Aim of the task:
Search the records below for the line containing "(pin bidirectional line (at 17.78 -10.16". Output that line and all later lines exactly; output nothing else.

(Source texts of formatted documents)
□ □ □ □ □ □ □
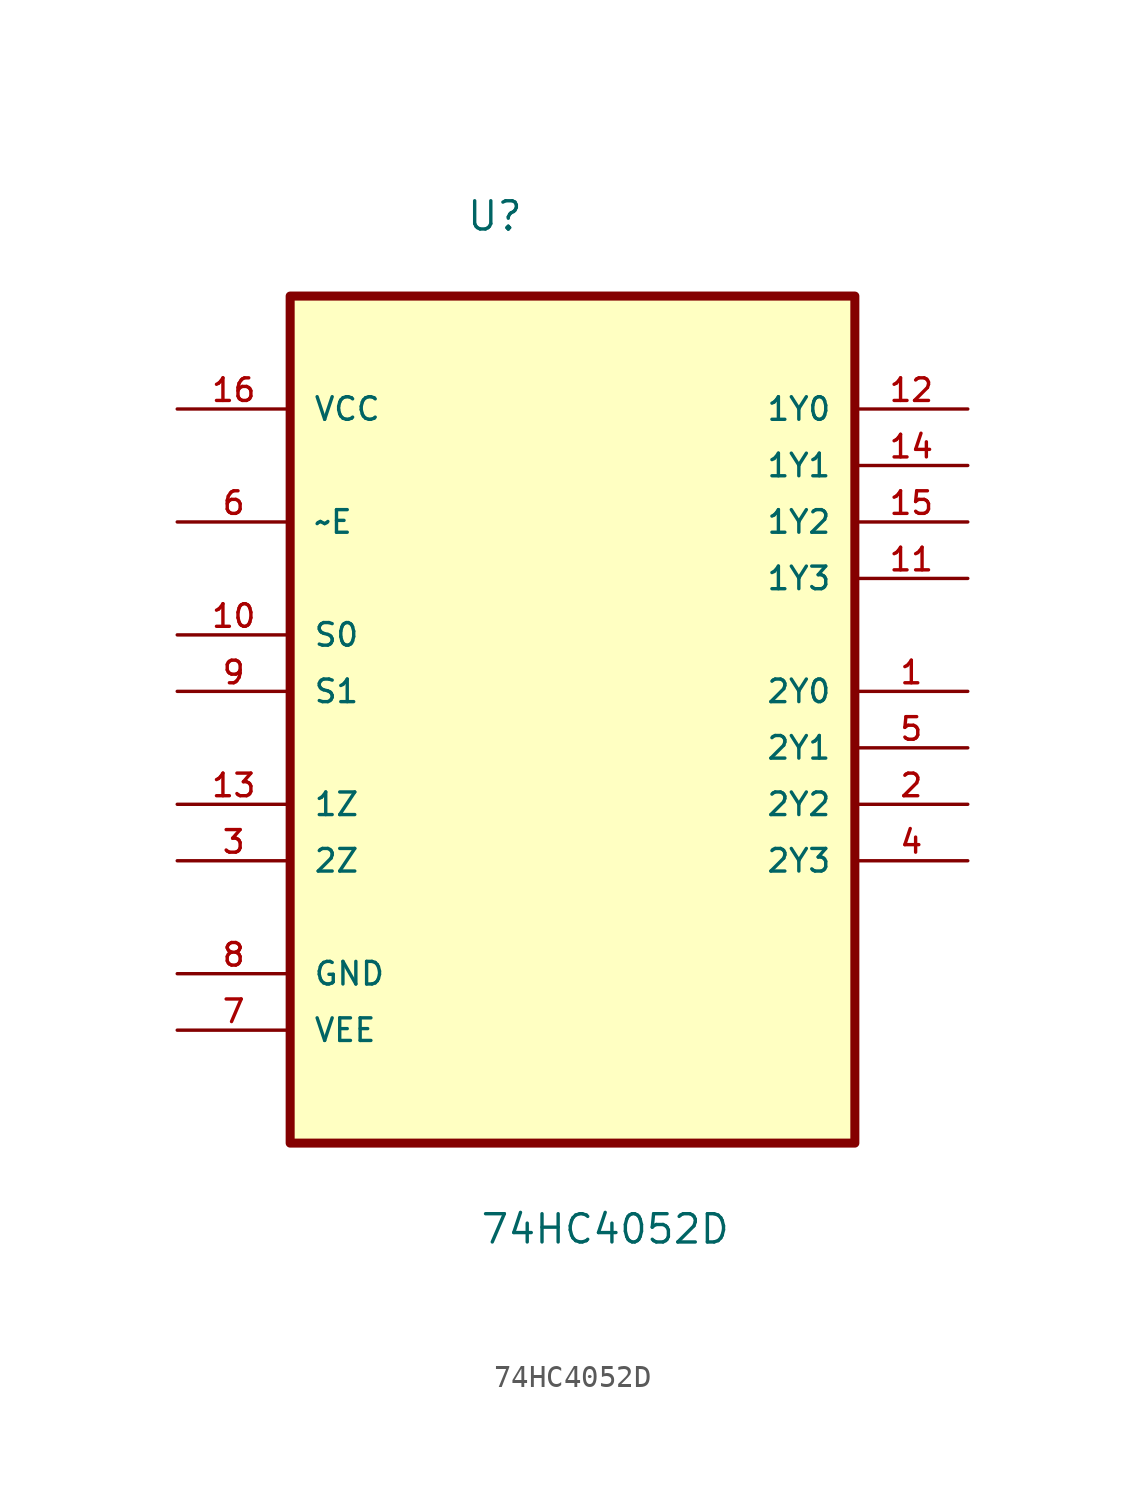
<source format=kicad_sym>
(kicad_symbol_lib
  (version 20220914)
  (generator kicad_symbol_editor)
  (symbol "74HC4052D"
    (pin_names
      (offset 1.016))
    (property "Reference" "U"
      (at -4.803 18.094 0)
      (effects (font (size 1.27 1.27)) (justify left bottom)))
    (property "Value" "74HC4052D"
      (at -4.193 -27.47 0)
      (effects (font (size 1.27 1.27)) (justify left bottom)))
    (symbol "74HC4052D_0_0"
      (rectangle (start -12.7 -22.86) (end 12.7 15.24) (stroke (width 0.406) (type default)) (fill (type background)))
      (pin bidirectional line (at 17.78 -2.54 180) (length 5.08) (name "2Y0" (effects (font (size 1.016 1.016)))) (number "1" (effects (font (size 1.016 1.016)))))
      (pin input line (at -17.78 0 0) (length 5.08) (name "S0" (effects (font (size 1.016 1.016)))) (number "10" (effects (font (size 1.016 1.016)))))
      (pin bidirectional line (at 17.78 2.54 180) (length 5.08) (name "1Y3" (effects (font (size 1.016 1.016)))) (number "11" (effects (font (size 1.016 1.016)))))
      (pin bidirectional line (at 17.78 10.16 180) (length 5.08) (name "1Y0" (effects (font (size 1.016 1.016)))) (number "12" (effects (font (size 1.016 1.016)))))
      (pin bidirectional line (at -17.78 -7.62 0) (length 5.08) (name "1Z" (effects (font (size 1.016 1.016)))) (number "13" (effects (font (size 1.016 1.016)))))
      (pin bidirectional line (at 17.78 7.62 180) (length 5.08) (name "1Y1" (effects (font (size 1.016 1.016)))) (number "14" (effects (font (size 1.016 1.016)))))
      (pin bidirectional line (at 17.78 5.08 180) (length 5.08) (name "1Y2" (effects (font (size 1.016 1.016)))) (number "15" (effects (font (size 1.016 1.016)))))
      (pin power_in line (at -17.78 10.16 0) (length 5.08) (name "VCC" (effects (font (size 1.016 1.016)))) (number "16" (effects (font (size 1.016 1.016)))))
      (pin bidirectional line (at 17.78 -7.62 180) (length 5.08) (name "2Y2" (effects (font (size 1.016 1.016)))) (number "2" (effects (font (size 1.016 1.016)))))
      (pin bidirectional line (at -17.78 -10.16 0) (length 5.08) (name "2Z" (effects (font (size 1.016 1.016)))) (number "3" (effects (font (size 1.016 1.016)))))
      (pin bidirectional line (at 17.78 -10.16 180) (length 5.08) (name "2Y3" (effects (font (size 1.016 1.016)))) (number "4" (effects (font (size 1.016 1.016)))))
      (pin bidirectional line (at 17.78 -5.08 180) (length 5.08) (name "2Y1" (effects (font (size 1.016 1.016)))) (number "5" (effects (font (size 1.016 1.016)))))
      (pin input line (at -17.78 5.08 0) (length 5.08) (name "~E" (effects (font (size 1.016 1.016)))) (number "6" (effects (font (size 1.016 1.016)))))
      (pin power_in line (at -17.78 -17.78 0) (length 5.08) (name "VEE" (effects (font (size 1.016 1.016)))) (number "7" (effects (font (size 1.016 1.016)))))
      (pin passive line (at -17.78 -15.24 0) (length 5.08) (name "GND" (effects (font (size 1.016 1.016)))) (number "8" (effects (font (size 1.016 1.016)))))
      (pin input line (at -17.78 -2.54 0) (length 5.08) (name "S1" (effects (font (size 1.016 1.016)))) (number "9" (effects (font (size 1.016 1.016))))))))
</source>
□ □ □ □ □ □ □
Exercise output:
      (pin bidirectional line (at 17.78 -10.16 180) (length 5.08) (name "2Y3" (effects (font (size 1.016 1.016)))) (number "4" (effects (font (size 1.016 1.016)))))
      (pin bidirectional line (at 17.78 -5.08 180) (length 5.08) (name "2Y1" (effects (font (size 1.016 1.016)))) (number "5" (effects (font (size 1.016 1.016)))))
      (pin input line (at -17.78 5.08 0) (length 5.08) (name "~E" (effects (font (size 1.016 1.016)))) (number "6" (effects (font (size 1.016 1.016)))))
      (pin power_in line (at -17.78 -17.78 0) (length 5.08) (name "VEE" (effects (font (size 1.016 1.016)))) (number "7" (effects (font (size 1.016 1.016)))))
      (pin passive line (at -17.78 -15.24 0) (length 5.08) (name "GND" (effects (font (size 1.016 1.016)))) (number "8" (effects (font (size 1.016 1.016)))))
      (pin input line (at -17.78 -2.54 0) (length 5.08) (name "S1" (effects (font (size 1.016 1.016)))) (number "9" (effects (font (size 1.016 1.016))))))))
</source>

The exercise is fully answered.